:: TASK DESCRIPTION ::
Repeat the listing in full, preserving every character.

:: SUPPLIED MATERIAL ::
<<<<
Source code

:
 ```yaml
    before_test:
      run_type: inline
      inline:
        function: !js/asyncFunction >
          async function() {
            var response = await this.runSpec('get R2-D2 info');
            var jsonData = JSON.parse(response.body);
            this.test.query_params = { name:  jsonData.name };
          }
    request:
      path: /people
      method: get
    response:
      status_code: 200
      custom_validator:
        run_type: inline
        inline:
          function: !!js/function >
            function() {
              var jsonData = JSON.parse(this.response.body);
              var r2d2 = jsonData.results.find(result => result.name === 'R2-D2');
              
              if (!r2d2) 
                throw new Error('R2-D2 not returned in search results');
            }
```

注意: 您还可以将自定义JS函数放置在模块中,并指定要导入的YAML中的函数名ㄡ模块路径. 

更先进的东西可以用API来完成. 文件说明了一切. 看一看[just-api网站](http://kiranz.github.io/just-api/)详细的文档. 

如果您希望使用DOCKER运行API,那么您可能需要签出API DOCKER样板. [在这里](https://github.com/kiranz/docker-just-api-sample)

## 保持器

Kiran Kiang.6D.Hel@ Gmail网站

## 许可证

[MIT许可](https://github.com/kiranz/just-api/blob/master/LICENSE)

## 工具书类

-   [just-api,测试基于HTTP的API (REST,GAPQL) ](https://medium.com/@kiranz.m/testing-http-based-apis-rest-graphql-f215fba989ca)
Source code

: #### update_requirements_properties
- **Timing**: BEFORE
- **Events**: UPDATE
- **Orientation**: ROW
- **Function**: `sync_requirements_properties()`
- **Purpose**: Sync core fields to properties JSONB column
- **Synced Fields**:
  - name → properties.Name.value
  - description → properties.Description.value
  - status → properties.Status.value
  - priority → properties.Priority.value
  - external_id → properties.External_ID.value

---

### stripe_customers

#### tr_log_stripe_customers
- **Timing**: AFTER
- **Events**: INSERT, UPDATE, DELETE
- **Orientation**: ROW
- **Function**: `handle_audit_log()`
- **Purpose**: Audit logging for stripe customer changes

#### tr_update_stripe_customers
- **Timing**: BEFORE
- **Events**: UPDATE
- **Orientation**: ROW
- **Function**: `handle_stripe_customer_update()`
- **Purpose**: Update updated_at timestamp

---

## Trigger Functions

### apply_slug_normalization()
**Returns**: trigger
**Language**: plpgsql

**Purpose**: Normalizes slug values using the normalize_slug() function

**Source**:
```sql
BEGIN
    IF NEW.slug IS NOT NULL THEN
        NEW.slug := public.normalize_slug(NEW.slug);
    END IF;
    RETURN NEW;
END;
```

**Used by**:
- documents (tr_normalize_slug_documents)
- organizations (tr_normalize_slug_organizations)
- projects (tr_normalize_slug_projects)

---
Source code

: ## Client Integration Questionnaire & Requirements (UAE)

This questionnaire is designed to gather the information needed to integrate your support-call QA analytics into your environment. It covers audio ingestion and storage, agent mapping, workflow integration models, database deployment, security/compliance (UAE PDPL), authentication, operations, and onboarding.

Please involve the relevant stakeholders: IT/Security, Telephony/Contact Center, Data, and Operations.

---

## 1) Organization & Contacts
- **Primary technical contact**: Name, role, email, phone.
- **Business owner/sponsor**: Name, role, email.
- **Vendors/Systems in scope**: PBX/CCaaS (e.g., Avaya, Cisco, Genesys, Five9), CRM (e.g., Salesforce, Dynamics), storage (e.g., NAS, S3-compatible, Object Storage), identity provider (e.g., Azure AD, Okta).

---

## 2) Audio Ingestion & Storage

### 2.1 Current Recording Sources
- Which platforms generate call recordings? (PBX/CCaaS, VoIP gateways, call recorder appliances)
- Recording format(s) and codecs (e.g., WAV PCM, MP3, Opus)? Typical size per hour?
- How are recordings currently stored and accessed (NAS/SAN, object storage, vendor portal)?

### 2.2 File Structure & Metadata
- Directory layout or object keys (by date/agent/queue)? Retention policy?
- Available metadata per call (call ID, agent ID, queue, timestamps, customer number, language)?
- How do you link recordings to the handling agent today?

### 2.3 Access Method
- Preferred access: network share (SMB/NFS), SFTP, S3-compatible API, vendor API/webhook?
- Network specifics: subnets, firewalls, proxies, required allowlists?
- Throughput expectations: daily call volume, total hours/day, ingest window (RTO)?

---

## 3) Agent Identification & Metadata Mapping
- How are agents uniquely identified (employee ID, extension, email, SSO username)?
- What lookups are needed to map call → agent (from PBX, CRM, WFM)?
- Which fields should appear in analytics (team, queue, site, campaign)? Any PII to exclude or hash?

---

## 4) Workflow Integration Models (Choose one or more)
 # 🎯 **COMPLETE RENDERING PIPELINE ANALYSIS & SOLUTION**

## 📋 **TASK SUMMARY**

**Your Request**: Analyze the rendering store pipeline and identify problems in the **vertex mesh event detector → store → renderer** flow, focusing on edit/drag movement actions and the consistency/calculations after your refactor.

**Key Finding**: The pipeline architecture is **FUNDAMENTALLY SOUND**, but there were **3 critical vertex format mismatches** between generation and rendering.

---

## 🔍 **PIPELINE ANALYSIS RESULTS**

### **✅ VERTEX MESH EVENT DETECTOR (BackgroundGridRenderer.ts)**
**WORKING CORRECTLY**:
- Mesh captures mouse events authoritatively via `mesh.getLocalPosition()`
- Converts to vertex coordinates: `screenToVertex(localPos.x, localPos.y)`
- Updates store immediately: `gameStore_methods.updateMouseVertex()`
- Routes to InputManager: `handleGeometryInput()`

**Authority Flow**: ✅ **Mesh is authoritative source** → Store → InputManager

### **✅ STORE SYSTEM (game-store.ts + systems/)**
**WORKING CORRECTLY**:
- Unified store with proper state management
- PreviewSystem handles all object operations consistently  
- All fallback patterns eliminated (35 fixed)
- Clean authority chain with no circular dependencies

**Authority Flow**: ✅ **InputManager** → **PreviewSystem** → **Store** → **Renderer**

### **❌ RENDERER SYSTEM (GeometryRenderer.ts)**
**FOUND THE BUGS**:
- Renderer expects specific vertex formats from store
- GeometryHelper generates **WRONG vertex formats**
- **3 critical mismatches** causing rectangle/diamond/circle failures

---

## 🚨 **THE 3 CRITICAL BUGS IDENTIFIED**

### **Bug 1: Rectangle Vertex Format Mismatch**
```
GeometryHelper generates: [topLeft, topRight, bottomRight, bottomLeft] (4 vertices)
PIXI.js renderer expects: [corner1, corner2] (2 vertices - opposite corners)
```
>>>>
:: WRITTEN REPLY ::
Source code

:
 ```yaml
    before_test:
      run_type: inline
      inline:
        function: !js/asyncFunction >
          async function() {
            var response = await this.runSpec('get R2-D2 info');
            var jsonData = JSON.parse(response.body);
            this.test.query_params = { name:  jsonData.name };
          }
    request:
      path: /people
      method: get
    response:
      status_code: 200
      custom_validator:
        run_type: inline
        inline:
          function: !!js/function >
            function() {
              var jsonData = JSON.parse(this.response.body);
              var r2d2 = jsonData.results.find(result => result.name === 'R2-D2');
              
              if (!r2d2) 
                throw new Error('R2-D2 not returned in search results');
            }
```

注意: 您还可以将自定义JS函数放置在模块中,并指定要导入的YAML中的函数名ㄡ模块路径. 

更先进的东西可以用API来完成. 文件说明了一切. 看一看[just-api网站](http://kiranz.github.io/just-api/)详细的文档. 

如果您希望使用DOCKER运行API,那么您可能需要签出API DOCKER样板. [在这里](https://github.com/kiranz/docker-just-api-sample)

## 保持器

Kiran Kiang.6D.Hel@ Gmail网站

## 许可证

[MIT许可](https://github.com/kiranz/just-api/blob/master/LICENSE)

## 工具书类

-   [just-api,测试基于HTTP的API (REST,GAPQL) ](https://medium.com/@kiranz.m/testing-http-based-apis-rest-graphql-f215fba989ca)
Source code

: #### update_requirements_properties
- **Timing**: BEFORE
- **Events**: UPDATE
- **Orientation**: ROW
- **Function**: `sync_requirements_properties()`
- **Purpose**: Sync core fields to properties JSONB column
- **Synced Fields**:
  - name → properties.Name.value
  - description → properties.Description.value
  - status → properties.Status.value
  - priority → properties.Priority.value
  - external_id → properties.External_ID.value

---

### stripe_customers

#### tr_log_stripe_customers
- **Timing**: AFTER
- **Events**: INSERT, UPDATE, DELETE
- **Orientation**: ROW
- **Function**: `handle_audit_log()`
- **Purpose**: Audit logging for stripe customer changes

#### tr_update_stripe_customers
- **Timing**: BEFORE
- **Events**: UPDATE
- **Orientation**: ROW
- **Function**: `handle_stripe_customer_update()`
- **Purpose**: Update updated_at timestamp

---

## Trigger Functions

### apply_slug_normalization()
**Returns**: trigger
**Language**: plpgsql

**Purpose**: Normalizes slug values using the normalize_slug() function

**Source**:
```sql
BEGIN
    IF NEW.slug IS NOT NULL THEN
        NEW.slug := public.normalize_slug(NEW.slug);
    END IF;
    RETURN NEW;
END;
```

**Used by**:
- documents (tr_normalize_slug_documents)
- organizations (tr_normalize_slug_organizations)
- projects (tr_normalize_slug_projects)

---
Source code

: ## Client Integration Questionnaire & Requirements (UAE)

This questionnaire is designed to gather the information needed to integrate your support-call QA analytics into your environment. It covers audio ingestion and storage, agent mapping, workflow integration models, database deployment, security/compliance (UAE PDPL), authentication, operations, and onboarding.

Please involve the relevant stakeholders: IT/Security, Telephony/Contact Center, Data, and Operations.

---

## 1) Organization & Contacts
- **Primary technical contact**: Name, role, email, phone.
- **Business owner/sponsor**: Name, role, email.
- **Vendors/Systems in scope**: PBX/CCaaS (e.g., Avaya, Cisco, Genesys, Five9), CRM (e.g., Salesforce, Dynamics), storage (e.g., NAS, S3-compatible, Object Storage), identity provider (e.g., Azure AD, Okta).

---

## 2) Audio Ingestion & Storage

### 2.1 Current Recording Sources
- Which platforms generate call recordings? (PBX/CCaaS, VoIP gateways, call recorder appliances)
- Recording format(s) and codecs (e.g., WAV PCM, MP3, Opus)? Typical size per hour?
- How are recordings currently stored and accessed (NAS/SAN, object storage, vendor portal)?

### 2.2 File Structure & Metadata
- Directory layout or object keys (by date/agent/queue)? Retention policy?
- Available metadata per call (call ID, agent ID, queue, timestamps, customer number, language)?
- How do you link recordings to the handling agent today?

### 2.3 Access Method
- Preferred access: network share (SMB/NFS), SFTP, S3-compatible API, vendor API/webhook?
- Network specifics: subnets, firewalls, proxies, required allowlists?
- Throughput expectations: daily call volume, total hours/day, ingest window (RTO)?

---

## 3) Agent Identification & Metadata Mapping
- How are agents uniquely identified (employee ID, extension, email, SSO username)?
- What lookups are needed to map call → agent (from PBX, CRM, WFM)?
- Which fields should appear in analytics (team, queue, site, campaign)? Any PII to exclude or hash?

---

## 4) Workflow Integration Models (Choose one or more)
 # 🎯 **COMPLETE RENDERING PIPELINE ANALYSIS & SOLUTION**

## 📋 **TASK SUMMARY**

**Your Request**: Analyze the rendering store pipeline and identify problems in the **vertex mesh event detector → store → renderer** flow, focusing on edit/drag movement actions and the consistency/calculations after your refactor.

**Key Finding**: The pipeline architecture is **FUNDAMENTALLY SOUND**, but there were **3 critical vertex format mismatches** between generation and rendering.

---

## 🔍 **PIPELINE ANALYSIS RESULTS**

### **✅ VERTEX MESH EVENT DETECTOR (BackgroundGridRenderer.ts)**
**WORKING CORRECTLY**:
- Mesh captures mouse events authoritatively via `mesh.getLocalPosition()`
- Converts to vertex coordinates: `screenToVertex(localPos.x, localPos.y)`
- Updates store immediately: `gameStore_methods.updateMouseVertex()`
- Routes to InputManager: `handleGeometryInput()`

**Authority Flow**: ✅ **Mesh is authoritative source** → Store → InputManager

### **✅ STORE SYSTEM (game-store.ts + systems/)**
**WORKING CORRECTLY**:
- Unified store with proper state management
- PreviewSystem handles all object operations consistently  
- All fallback patterns eliminated (35 fixed)
- Clean authority chain with no circular dependencies

**Authority Flow**: ✅ **InputManager** → **PreviewSystem** → **Store** → **Renderer**

### **❌ RENDERER SYSTEM (GeometryRenderer.ts)**
**FOUND THE BUGS**:
- Renderer expects specific vertex formats from store
- GeometryHelper generates **WRONG vertex formats**
- **3 critical mismatches** causing rectangle/diamond/circle failures

---

## 🚨 **THE 3 CRITICAL BUGS IDENTIFIED**

### **Bug 1: Rectangle Vertex Format Mismatch**
```
GeometryHelper generates: [topLeft, topRight, bottomRight, bottomLeft] (4 vertices)
PIXI.js renderer expects: [corner1, corner2] (2 vertices - opposite corners)
```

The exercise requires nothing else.